Consigna – ¿Cómo se traduce al inglés esta oración del texto sobre el Presupuesto 2026: «El golpe sufrido en Diputados dejó expuesta la fragilidad de los acuerdos con gobernadores y bloques aliados.»?

Fragmento de texto –

El oficialismo no dio por cerrada la batalla por el Presupuesto 2026. Luego de perder en Diputados el capítulo 11 —que incluía la derogación de las leyes de financiamiento universitario y emergencia en discapacidad—, La Libertad Avanza activó una nueva estrategia parlamentaria: introducir modificaciones en el Senado para forzar el regreso del proyecto a la Cámara baja antes de fin de año.
El golpe sufrido en Diputados dejó expuesta la fragilidad de los acuerdos con gobernadores y bloques aliados. Pese a las negociaciones previas, el Gobierno no logró sostener el artículo 75, uno de los puntos más sensibles del texto, y ahora apuesta a reconstruir mayorías desde la Cámara alta para reabrir la discusión.
La hoja de ruta del oficialismo contempla volver al recinto de Diputados el 29 o 30 de diciembre, una vez que el Senado introduzca cambios formales al proyecto. Sin modificaciones, el reglamento impide una nueva votación, por lo que la clave está en lograr consensos mínimos que habiliten el retorno del expediente.
Además de reponer el artículo vinculado a universidades y discapacidad, el Gobierno buscará insistir con otros puntos que quedaron afuera: la limitación del régimen de zona fría para usuarios de gas y la eliminación de la actualización automática de prestaciones de ANSES, como la AUH y las asignaciones familiares.

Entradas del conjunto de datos
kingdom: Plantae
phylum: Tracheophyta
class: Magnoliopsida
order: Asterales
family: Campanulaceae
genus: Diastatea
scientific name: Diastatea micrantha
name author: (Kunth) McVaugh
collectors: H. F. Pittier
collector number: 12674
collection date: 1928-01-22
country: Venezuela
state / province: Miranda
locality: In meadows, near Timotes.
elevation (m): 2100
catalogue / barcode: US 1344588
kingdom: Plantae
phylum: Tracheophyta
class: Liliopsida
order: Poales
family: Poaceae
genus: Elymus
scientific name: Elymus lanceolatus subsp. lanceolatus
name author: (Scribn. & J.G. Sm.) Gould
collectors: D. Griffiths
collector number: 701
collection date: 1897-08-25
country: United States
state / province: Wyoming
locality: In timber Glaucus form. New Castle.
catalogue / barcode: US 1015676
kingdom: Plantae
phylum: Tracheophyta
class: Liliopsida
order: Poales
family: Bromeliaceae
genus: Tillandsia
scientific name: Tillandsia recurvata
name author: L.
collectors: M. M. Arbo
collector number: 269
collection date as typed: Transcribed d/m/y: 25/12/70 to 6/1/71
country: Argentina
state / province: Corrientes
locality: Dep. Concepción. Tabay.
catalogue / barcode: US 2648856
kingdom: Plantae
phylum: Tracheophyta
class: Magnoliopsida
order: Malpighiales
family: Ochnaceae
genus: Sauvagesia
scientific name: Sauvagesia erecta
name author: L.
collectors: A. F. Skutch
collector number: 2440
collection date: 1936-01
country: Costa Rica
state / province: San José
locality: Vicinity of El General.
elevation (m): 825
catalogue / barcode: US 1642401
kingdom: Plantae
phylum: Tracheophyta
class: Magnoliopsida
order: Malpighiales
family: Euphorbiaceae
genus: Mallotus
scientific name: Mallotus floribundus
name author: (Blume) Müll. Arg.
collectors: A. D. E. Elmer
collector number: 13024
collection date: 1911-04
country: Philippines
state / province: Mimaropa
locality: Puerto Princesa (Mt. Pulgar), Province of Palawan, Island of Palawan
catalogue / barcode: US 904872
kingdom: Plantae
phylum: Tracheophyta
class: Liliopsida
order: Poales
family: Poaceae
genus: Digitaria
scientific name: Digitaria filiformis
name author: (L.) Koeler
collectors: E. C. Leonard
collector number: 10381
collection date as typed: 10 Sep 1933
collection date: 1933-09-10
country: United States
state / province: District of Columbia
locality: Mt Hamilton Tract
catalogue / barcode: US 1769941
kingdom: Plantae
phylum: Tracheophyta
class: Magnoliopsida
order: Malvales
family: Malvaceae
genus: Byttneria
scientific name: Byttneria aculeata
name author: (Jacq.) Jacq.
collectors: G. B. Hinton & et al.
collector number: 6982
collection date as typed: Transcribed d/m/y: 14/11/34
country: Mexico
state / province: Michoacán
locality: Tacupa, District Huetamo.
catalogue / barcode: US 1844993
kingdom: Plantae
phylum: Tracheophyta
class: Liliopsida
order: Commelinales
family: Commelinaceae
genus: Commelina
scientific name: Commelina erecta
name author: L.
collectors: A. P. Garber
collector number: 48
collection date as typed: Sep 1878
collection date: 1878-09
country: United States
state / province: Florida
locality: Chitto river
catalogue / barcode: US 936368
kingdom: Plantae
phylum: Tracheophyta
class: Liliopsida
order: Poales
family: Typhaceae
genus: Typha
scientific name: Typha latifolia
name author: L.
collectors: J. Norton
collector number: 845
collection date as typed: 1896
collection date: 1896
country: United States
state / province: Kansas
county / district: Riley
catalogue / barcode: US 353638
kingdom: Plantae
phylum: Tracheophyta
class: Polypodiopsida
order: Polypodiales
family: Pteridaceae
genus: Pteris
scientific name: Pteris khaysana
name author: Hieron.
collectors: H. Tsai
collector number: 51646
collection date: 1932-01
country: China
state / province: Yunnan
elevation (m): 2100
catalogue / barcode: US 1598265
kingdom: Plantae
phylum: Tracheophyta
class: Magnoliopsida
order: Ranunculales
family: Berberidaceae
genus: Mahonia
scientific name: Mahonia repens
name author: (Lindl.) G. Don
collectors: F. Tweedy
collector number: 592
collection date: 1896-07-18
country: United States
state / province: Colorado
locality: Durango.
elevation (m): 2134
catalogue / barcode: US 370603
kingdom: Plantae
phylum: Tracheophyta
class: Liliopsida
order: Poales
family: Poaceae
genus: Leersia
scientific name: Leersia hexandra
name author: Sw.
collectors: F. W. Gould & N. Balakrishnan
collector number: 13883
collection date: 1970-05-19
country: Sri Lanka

Resultado – The blow suffered in the Chamber of Deputies exposed the fragility of the agreements with governors and allied blocs.